A borrower who brings all three things to the table can pretty much count on approval. And with approval comes fast funding. Without all three things though, it is a crapshoot. Hard money lenders are more reluctant when they don’t see all three.

Hard Assets Act as Collateral

Hard assets are the foundation of hard money lending. That is where the practice gets its name from. At Actium Partners, based in Salt Lake City, UT, the hard assets they are most interested in are directly linked to the types of loans they make.

Most Actium loans go to real estate investors looking to add new properties to their portfolios. The properties themselves end up being the hard assets offered as collateral. The key thing to understand is that hard money lending is asset-based lending. Approval is only given if a borrower can offer a hard asset with a higher value than the loan amount.

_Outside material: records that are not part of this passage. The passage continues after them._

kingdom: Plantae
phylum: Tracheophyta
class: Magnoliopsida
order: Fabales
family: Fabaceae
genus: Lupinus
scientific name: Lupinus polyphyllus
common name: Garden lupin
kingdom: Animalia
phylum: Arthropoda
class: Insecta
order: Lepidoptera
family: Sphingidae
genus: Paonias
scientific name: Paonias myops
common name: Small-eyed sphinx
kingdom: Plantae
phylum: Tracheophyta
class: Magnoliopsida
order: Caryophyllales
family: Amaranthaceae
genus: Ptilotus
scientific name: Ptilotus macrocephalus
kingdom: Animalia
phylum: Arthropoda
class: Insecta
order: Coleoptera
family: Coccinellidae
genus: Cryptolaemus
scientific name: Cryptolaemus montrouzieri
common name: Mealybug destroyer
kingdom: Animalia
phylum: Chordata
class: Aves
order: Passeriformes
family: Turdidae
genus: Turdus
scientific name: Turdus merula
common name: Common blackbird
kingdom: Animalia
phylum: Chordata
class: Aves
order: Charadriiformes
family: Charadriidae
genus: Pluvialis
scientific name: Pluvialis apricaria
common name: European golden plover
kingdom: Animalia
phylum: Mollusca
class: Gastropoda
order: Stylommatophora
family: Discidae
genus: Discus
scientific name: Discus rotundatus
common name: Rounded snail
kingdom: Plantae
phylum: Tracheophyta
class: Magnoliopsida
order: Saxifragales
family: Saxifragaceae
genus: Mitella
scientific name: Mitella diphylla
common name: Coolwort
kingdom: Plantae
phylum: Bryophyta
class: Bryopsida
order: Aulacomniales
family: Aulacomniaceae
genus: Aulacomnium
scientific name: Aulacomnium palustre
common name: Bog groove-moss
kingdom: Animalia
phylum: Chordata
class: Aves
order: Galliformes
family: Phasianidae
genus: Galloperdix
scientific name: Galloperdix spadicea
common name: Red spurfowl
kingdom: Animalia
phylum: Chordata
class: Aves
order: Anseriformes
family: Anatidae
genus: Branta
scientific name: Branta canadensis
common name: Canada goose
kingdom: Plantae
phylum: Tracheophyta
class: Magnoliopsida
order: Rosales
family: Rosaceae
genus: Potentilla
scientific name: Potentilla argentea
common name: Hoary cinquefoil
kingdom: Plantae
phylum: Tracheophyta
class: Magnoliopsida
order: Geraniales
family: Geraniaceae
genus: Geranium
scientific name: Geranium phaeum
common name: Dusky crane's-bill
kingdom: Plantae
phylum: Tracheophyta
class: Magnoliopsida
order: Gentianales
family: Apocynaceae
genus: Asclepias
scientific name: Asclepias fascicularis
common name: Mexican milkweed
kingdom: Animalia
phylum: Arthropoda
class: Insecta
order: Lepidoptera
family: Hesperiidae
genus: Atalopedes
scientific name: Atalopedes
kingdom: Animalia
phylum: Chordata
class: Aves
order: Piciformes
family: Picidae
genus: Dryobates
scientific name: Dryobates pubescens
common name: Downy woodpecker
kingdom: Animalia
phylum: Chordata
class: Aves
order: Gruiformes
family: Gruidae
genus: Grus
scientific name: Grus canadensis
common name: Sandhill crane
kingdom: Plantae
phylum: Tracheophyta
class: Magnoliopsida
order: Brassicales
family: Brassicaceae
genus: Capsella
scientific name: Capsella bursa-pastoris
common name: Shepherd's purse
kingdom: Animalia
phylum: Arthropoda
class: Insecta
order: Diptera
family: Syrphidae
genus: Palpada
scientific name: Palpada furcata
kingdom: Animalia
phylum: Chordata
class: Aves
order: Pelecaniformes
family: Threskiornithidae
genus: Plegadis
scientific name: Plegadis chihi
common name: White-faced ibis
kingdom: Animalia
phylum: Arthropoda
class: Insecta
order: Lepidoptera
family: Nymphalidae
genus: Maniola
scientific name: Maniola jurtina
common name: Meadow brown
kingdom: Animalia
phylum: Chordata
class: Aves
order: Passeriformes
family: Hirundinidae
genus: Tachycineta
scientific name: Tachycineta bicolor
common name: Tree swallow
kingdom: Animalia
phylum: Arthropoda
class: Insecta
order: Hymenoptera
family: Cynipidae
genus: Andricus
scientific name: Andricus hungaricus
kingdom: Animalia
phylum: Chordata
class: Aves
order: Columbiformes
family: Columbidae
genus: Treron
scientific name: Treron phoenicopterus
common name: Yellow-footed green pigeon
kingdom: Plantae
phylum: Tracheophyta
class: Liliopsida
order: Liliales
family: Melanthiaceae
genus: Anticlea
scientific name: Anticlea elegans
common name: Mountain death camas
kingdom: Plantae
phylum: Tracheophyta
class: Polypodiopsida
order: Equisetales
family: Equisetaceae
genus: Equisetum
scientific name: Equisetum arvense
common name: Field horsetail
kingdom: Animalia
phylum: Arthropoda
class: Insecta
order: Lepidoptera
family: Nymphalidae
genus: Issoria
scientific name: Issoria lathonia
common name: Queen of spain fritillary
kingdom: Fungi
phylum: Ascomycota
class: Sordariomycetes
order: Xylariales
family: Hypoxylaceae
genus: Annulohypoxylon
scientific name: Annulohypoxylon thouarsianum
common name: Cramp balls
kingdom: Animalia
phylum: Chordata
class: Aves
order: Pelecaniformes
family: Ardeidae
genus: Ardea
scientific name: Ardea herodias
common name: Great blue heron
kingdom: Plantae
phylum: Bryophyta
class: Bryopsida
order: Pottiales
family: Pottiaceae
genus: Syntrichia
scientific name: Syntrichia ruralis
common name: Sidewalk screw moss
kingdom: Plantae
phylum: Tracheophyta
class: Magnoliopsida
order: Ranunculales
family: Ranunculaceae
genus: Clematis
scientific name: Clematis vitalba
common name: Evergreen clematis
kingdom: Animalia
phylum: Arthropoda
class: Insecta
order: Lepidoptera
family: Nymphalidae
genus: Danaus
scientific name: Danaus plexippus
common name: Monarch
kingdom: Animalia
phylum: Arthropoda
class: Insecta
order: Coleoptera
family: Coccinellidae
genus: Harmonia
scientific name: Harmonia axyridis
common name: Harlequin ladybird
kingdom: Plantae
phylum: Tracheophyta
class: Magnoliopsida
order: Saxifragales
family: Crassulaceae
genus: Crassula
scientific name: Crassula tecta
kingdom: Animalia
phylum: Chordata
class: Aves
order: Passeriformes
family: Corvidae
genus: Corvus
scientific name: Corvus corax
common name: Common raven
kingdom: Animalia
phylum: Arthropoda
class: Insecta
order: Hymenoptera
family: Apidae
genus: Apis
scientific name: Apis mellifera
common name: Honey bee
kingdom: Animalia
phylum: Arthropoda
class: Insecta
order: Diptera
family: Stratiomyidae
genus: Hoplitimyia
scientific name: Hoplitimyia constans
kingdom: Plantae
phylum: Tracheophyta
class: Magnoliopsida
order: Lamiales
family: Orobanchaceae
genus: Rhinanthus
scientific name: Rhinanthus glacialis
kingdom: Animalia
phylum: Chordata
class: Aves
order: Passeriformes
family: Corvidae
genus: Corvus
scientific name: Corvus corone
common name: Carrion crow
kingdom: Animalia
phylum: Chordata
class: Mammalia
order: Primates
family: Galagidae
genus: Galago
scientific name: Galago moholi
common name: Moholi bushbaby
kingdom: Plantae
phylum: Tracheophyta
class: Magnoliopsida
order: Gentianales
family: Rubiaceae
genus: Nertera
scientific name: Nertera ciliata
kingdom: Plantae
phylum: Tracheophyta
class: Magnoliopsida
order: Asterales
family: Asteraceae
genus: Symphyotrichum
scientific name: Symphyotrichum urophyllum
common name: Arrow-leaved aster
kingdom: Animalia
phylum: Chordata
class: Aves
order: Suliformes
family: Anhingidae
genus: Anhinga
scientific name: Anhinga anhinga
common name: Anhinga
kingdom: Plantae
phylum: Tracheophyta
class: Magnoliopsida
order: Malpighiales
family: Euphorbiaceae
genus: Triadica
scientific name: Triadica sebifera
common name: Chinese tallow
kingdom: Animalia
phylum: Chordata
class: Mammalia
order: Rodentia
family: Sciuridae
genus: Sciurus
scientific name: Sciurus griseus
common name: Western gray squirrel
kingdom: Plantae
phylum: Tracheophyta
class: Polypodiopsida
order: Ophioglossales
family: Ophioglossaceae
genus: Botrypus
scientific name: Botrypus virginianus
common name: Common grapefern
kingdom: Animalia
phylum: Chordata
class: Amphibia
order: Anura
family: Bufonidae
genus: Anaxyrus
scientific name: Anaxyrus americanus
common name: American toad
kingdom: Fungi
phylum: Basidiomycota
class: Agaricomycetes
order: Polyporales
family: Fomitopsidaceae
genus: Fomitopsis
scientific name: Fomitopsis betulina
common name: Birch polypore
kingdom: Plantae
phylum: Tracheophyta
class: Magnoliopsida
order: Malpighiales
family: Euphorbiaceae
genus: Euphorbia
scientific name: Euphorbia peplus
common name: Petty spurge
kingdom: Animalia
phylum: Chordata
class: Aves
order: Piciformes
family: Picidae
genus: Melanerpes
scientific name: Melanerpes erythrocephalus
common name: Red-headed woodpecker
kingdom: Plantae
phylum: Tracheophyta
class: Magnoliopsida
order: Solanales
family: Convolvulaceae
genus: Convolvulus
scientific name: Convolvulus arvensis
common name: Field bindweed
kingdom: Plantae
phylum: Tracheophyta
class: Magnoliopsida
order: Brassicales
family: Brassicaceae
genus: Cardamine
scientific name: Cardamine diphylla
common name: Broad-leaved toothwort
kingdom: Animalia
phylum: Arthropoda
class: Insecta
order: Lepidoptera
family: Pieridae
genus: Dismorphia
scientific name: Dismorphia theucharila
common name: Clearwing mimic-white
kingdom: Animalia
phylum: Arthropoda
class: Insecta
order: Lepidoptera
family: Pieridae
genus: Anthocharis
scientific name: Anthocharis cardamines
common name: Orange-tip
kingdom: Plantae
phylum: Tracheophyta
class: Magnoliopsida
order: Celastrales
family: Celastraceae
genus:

How much higher depends on lender standards.

Exit Strategies Equal Plans

Hard money lenders prefer to keep terms as short as possible. They are making high risk loans, so they want to get out in a timely manner. Thus the need for a sound exit strategy. Every hard money applicant must have a sound exit strategy to get approved.

In short, exit strategies equal plans. An exit strategy is a workable plan to repay a hard money loan on time and in full. A good example would be an investor looking for a hard money loan to close on a new property. Once closed and generating rental income, the investor can then go to a bank for a traditional loan. That loan pays off the hard money loan.

Down Payments Equal Skin in the Game

The hard money lender’s third expectation is a significant down payment. Down payments represent skin in the game, so to speak. And that is especially important to a hard money lender. It is so important that hard money lenders tend to have much lower LTVs compared to banks. Where a bank might offer a 75% LTV on a residential mortgage, the hard money lender down the street might max out its LTV at 50%.

If you are not familiar with LTV, it is an acronym that stands for loan-to-value ratio. Let’s say a hard money lender’s LTV is 50%. That lender would be willing to loan no more than $500,000 on a $1 million property.

Too Much Risk to Take

As previously mentioned, hard money loans tend to be high risk loans. There is too much risk for the lender to take the majority of it alone. So to protect themselves, lenders seek to spread out the risk as evenly as possible. That’s why they require hefty down payments. They want borrowers to have plenty of skin in the game.

Hard money lenders almost never ask for profit and loss statements or income verification. They rarely look at credit scores except for the purposes of determining interest rates. Hard money lenders also don’t demand reams of documents for underwriting purposes. If you have a hard asset with strong value, a solid and workable exit plan, and a significant down payment, your chances of approval are pretty good.